My brain goes in a million different directions all at once, every single emotion humanly possible rushes through me at the speed of light. I don’t know what to think, what to say, what to do.
“They said the damage to his organs was too much for his body. His organs failed.” My brother is a ghost, his face is without colour, his emotions are slammed back behind an iron gate. The only hint to him feeling anything at all is the single tear that rolls down his cheek.
“It’s over?” I ask, my voice sounding distant and wrong.
Chris nods, “it’s over.” He closes his eyes, a painfully relieved smile spreading across his lips as he sobs.
I run over, both of us holding onto the other for dear life. We use each other to stand, leaning and crying and laughing with twisted smiles on our faces.
My father is dead, he’s gone, he doesn’t exist anymore.
But then why does it feel like I’ve lost a part of myself? Why does it hurt so much? It shouldn’t hurt that he’s gone, he did nothing but torture me for twenty-one years. He was an awful man, an even worse father… and yet I’m still sad that he’s gone.
No matter how much I hated him, I could never picture a life where he didn’t exist at the same time as me.
Suddenly —without warning— I burst into a fit of laughter. Chris jumps, startled from the sound, and takes a step back while I hold my stomach and keel over.
“Are you okay?” He asks, concern dripping from every part of him.
I take a deep breath in, “yeah. It’s just funny that he always told me I was an attention seeking little bitch who tried to kill herself because people lost interest in me… then turned around and did the exact same thing.”
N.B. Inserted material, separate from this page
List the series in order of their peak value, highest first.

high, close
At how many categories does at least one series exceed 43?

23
His eyes go wide for a moment before a crooked smile cracks his face and he joins my little laughing fit. “Dad died” Chris says between wheezes.
“We don’t have a dad anymore” I laugh harder.
God, I don’t even want to imagine what other people would think about us if they saw this right now. We probably look like maniacs, laughing about our dad dying.
Tash walks in and stares at us for a moment before waving a hand and brushing us off.
* * *
Tanner runs circles around Steph and I as we walk to our seats. The kid has so much energy it almost hurts to watch.
Tash holds baby Charlotte, the chubby little angel she gave birth to three months ago. I still laugh at the photos I have of Chris ugly crying when he first met her, he was so happy to have a daughter, I thought he was going to pass out. “Can you please take her? I’ve had to pee for the last hour, that drive was awful” she says to Steph before handing her the child and running off.
Steph looks down at her, smiling softly. She keeps saying she doesn’t want kids, but I have a feeling that’s going to change very soon. Every part of her screams ‘mom’, I don’t understand why she thinks she’d fuck her kids up.
We take a seat in the box with Lucas’s name written on the door, ready to watch him duke it out with August and Miller.
It’s weird, finally being happy and having life work out for me. I spent so long fighting for peace and trying to survive, and now that the waters have calmed… I feel uneasy.
Part of me wonders when the other shoe will drop, when the universe will finally throw something at me and laugh in my face for thinking I could have it this good. But it’s been years since my life has fallen apart, so I’m trying to be hopeful.
The game’s been great so far, Vancouver is kicking L.A.’s ass, but then Miller goes in for a hit and drops Lucas.
My heart starts to thud against my ribs the longer he lays on the ice. The entire arena goes silent, not a single person dares to speak while the medical staff run out to check on my boyfriend.
An assistant comes crashing into our box and tells me I’m needed on the ice. Tears well in my eyes as I rush out, following closely behind as every bad thought possible races through my head.
God, what if his career is over? He’ll be heartbroken.
My feet slip on the ice, my lungs constrict at the sight of him laying there motionless.
This is bad.
“I’m so sorry Claire! I didn’t mean to” Miller yells from his bench.
I give him a half hearted smile, reassuring him that it’s okay before sliding to my knees at Lucas’s side. His eyes are closed, his breathing is rapid, he looks like he’s in so much pain.